● What the exercise asks: Starting at the top line and ending at the bottom one, repeat the entries exactly and drop every picture.

● Records for processing:
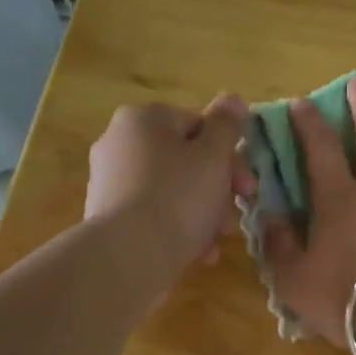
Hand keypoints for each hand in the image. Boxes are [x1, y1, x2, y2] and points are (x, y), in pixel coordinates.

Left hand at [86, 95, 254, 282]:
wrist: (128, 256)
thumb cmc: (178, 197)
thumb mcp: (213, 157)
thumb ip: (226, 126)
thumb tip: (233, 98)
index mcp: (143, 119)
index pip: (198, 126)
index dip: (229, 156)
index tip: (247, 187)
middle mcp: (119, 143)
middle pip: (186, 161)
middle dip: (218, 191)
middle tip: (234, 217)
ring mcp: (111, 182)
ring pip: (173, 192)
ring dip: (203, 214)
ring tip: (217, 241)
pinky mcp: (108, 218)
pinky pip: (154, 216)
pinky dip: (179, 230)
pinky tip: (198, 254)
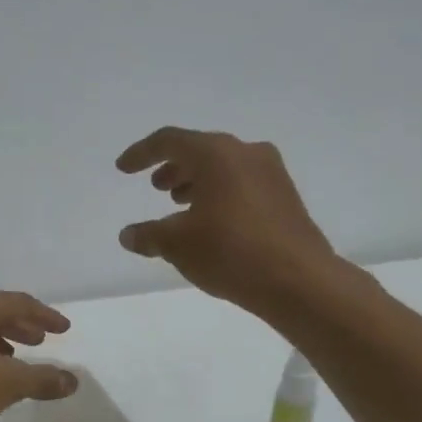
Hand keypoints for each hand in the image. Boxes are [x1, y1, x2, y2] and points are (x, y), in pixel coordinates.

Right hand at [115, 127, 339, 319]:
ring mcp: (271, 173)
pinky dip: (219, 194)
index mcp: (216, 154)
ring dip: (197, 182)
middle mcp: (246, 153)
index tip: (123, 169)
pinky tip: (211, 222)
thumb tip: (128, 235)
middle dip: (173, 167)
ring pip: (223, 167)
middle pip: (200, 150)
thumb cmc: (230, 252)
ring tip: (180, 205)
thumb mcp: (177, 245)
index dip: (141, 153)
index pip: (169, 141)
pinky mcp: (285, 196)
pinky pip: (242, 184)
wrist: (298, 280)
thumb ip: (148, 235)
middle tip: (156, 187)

● Reply:
Hand keypoints for each hand in the image. Boxes are [x1, y1, x2, y2] and points are (x, y), in pixel coordinates.

Left hand at [86, 95, 254, 282]:
wrist: (128, 256)
thumb cmc: (178, 197)
thumb mcp: (213, 157)
thumb ip: (226, 126)
thumb tip: (233, 98)
index mcp: (143, 119)
index pip: (198, 126)
index dip: (229, 156)
index tip: (247, 187)
middle mcp: (119, 143)
middle pip: (186, 161)
middle dip: (218, 191)
middle tip: (234, 217)
ring mcp: (111, 182)
ring pip: (173, 192)
ring dip: (203, 214)
ring tip: (217, 241)
pinky mcp: (108, 218)
pinky pip: (154, 216)
pinky dip: (179, 230)
pinky tip: (198, 254)
Hand keypoints for each hand in the image. Boxes are [x1, y1, x2, y2] and points are (x, y), in pixel coordinates.

Right hand at [115, 127, 339, 319]:
ring mcp: (271, 173)
pinky dip: (219, 194)
index mcp: (216, 154)
ring dip: (197, 182)
middle mcp: (246, 153)
index tip: (123, 169)
pinky tip: (211, 222)
thumb tip: (128, 235)
middle dip: (173, 167)
ring pip: (223, 167)
middle pip: (200, 150)
thumb cmc: (230, 252)
ring tip: (180, 205)
thumb mcp: (177, 245)
index dip: (141, 153)
index pip: (169, 141)
pinky mcp: (285, 196)
pinky pip: (242, 184)
wrist: (298, 280)
thumb ip: (148, 235)
middle tip: (156, 187)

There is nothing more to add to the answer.